Source extract
Better Access, Less Demand, Unimproving Care Delivery System – A Paradox

The proportion of Americans reporting unmet needs declines by 1.3-percentage points between 2007 and 2010…Accounting for the increase in population, this means that about 4-million fewer people went without needed care in2010 than would be the case if there has been no change in the rate of unmet need.[1]

A reality faced by healthcare leaders, providers, and health plans is that the healthcare purchaser in 2012 – employer, individual consumer, family, is making decisions based on their personal economics, realization of the actual cost of care delivery versus historically subsidized and hidden costs obscured by employer-sponsored health plans, and a deeper understanding of personal economic limitations when faced with co-payments out-of-plan expenses.  

2010 Health Tracking Household Survey results from the Center for Studying Health System Change(HSC) found the number of uninsured has increased; but, the number of Americans reporting they had gone without or delayed accessing health care had decreased slightly between 2007 and 2010.  Industry-wide, one in six Americans have delayed accessing healthcare services are gone without services they perceive as necessary.  

Analysis of economic cycles and their impact on healthcare indicates this recession is not that different from other economic upheavals experienced in the United States.  Issues related to accessing health care decrease as demand for healthcare decreases.  Scheduling an appointment, a diagnostic test or a procedure is somewhat easier when overall use of industry services decreases. 

Improved access has come with a price.  The gap between insured and insured has increased since 2007.  Increased out of pocket expenses, decling employer sponsored health plans, and expanding co-payments.  Demand for safety-net healthcare services – community health centers, has also surged.  

The uninsured seek out the care of physicians and physician extenders less than Americans who are insured.  The evidence uncovered in the HSC study was that between 2007 and 2010, there was a significant decline in care delivery utilization for the uninsured and no relevant change among the insured.

Problem requirements
In the passage on healthcare access, copy everything from "2010 Health Tracking" down to "industry services decreases.", swapping "recession" for "downturn".

Records provided
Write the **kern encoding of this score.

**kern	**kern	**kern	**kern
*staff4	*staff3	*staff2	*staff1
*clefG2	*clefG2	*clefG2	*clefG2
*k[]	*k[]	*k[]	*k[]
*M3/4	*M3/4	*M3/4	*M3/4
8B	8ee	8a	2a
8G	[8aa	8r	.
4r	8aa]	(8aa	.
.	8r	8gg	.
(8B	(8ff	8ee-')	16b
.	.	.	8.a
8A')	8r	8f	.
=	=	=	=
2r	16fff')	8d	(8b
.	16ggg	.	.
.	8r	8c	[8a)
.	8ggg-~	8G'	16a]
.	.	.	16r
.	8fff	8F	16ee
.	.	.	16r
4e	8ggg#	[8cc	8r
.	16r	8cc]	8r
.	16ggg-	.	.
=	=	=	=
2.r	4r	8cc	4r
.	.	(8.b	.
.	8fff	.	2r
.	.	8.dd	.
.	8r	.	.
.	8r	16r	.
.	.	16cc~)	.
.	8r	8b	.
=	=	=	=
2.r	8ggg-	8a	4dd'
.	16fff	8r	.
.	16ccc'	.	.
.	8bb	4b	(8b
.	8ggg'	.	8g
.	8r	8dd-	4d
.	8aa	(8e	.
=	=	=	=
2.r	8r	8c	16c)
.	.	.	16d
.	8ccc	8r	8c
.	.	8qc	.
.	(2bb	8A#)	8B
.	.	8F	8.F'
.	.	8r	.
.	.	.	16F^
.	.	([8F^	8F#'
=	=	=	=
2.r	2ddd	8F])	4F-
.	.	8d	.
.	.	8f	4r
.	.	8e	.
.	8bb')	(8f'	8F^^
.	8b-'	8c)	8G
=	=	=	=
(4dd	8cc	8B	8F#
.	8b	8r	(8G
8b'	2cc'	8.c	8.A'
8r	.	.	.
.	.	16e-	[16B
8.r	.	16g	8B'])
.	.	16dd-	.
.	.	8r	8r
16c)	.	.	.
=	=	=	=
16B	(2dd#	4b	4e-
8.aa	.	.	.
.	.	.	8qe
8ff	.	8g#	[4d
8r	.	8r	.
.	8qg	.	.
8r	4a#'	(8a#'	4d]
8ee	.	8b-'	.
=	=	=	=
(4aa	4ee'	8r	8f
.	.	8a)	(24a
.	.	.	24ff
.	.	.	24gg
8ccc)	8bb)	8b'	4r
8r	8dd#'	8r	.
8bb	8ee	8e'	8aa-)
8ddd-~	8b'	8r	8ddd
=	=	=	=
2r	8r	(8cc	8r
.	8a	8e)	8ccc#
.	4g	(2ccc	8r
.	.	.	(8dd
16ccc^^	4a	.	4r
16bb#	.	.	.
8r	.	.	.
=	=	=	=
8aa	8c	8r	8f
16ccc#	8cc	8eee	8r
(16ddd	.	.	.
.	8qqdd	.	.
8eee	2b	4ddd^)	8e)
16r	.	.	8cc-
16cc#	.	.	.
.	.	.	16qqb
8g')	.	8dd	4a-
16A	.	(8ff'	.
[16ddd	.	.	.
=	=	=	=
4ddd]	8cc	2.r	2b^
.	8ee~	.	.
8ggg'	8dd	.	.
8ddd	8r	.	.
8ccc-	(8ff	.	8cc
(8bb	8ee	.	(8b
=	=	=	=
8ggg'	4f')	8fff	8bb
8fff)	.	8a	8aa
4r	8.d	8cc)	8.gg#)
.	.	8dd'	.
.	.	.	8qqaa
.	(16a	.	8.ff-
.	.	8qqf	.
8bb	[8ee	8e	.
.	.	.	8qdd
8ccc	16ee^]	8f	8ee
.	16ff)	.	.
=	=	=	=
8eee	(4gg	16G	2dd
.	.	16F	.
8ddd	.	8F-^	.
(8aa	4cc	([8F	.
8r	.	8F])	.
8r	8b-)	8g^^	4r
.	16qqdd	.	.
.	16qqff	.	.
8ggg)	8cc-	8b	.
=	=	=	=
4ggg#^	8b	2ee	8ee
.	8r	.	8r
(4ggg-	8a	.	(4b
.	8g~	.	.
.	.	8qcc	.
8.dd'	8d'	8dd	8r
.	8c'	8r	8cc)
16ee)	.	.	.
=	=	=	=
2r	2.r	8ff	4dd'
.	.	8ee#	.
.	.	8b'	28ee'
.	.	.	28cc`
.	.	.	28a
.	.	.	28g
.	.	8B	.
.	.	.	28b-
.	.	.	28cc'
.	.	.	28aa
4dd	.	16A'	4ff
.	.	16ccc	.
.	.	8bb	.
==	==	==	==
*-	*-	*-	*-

Result
2010 Health Tracking Household Survey results from the Center for Studying Health System Change(HSC) found the number of uninsured has increased; but, the number of Americans reporting they had gone without or delayed accessing health care had decreased slightly between 2007 and 2010.  Industry-wide, one in six Americans have delayed accessing healthcare services are gone without services they perceive as necessary.  

Analysis of economic cycles and their impact on healthcare indicates this downturn is not that different from other economic upheavals experienced in the United States.  Issues related to accessing health care decrease as demand for healthcare decreases.  Scheduling an appointment, a diagnostic test or a procedure is somewhat easier when overall use of industry services decreases.